Каждый из них слышал, что на больших гонках для увеличения хода днища шлюпок натирают жиром. В бухте такого не делали.
— Где столько жиру возьмешь? — серьезно спросил Леха. — Кок не даст.
— Солидолом. У меня этого солидола — весь корабль вымазать.
И почувствовали, как разминается под пальцами жирная коричневая масса, раскатывается в бесцветную пленку, и шлюпка в новой скользкой кожице пойдет по волне легко…
— Боцман голову открутит, — угрюмо сказал Кроха.
Да, за такого туза в рукаве боцман головы поотворачивает. Так что не придется мазать шлюпку. А жаль.
— А может, не узнает? — безнадежно спросил Сеня.
Горько-горько вздохнул Иван.
— Боцман все знает. Пошли мыться…
И они пошли мыться, довольные судьбой, которая в итоге такого долгого, начавшегося еще за час до большой приборки, многотрудного и шершавого дня дарит блаженство раскаленного душа.
А душ Иван закатил — божественный.
Он прогрел отсек голым паром, от которого сразу взмокли и заслезились черные стекла иллюминаторов, потом дал воду и отрегулировал смесительные колонки, как умел только он — старшина трюмных, трюмный волк, король воды и пара. Колонки не фырчали, не плевались, жаркая вода — смесь воды ледяной с паром — шла из широких рожков ровно и туго. «Давай!» И кинулись под острые, пригибающие к кафельной палубе струи… Робы, береты швырнули под ноги: пусть помокнут, помнутся. Замерли, прислушиваясь к ознобу в спинах…

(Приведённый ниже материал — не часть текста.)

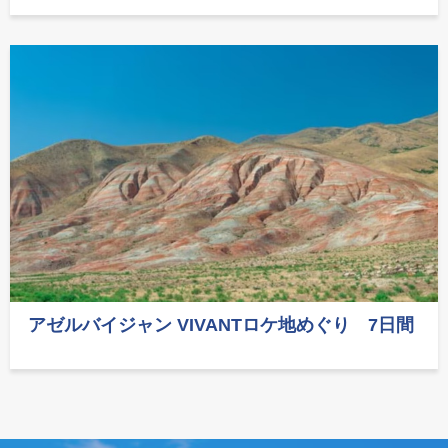
アゼルバイジャン VIVANTロケ地めぐり 7日間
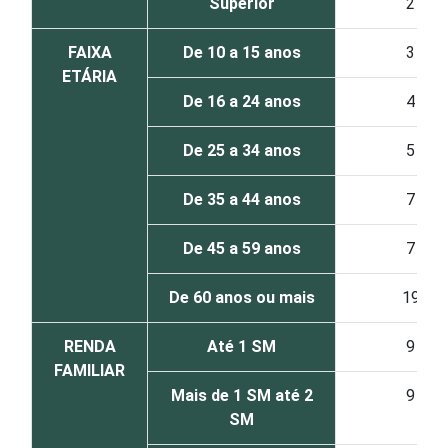
Superior
2
FAIXA
De 10 a 15 anos
3
ETÁRIA
De 16 a 24 anos
4
De 25 a 34 anos
5
De 35 a 44 anos
7
De 45 a 59 anos
7
De 60 anos ou mais
19
RENDA
Até 1 SM
9
FAMILIAR
Mais de 1 SM até 2
9
SM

Корабельное мытье — отрада, священное действо.
Жгучие струи хлещут по темени, плечам, протягивают по спине и бедрам, выбивают всю дурь, усталость, злость. Захлебнуться ласковым, уносящим потоком — и отрешиться от всего… Летом мытье раз в неделю, а в море — и реже, на волне отопительный котел не разведешь. Зимой, когда дармовой пар идет с берега, мойся, если не лень, каждый вечер. Прибавь парку, чтобы полыхнула грудь киноварью, пей взахлеб горячее добро… А когда уже невмоготу — можно браться за стирку.
Робу стирают, не жалея тяжелого, черного мыла, стирают палубными щетками: два раза снаружи, один — изнутри, до стерильности. Потом теми же щетками драят спины. И стирка, и мытье — на износ, дай бог здоровья изобретателю бани и старшине трюмных Ивану Доронину.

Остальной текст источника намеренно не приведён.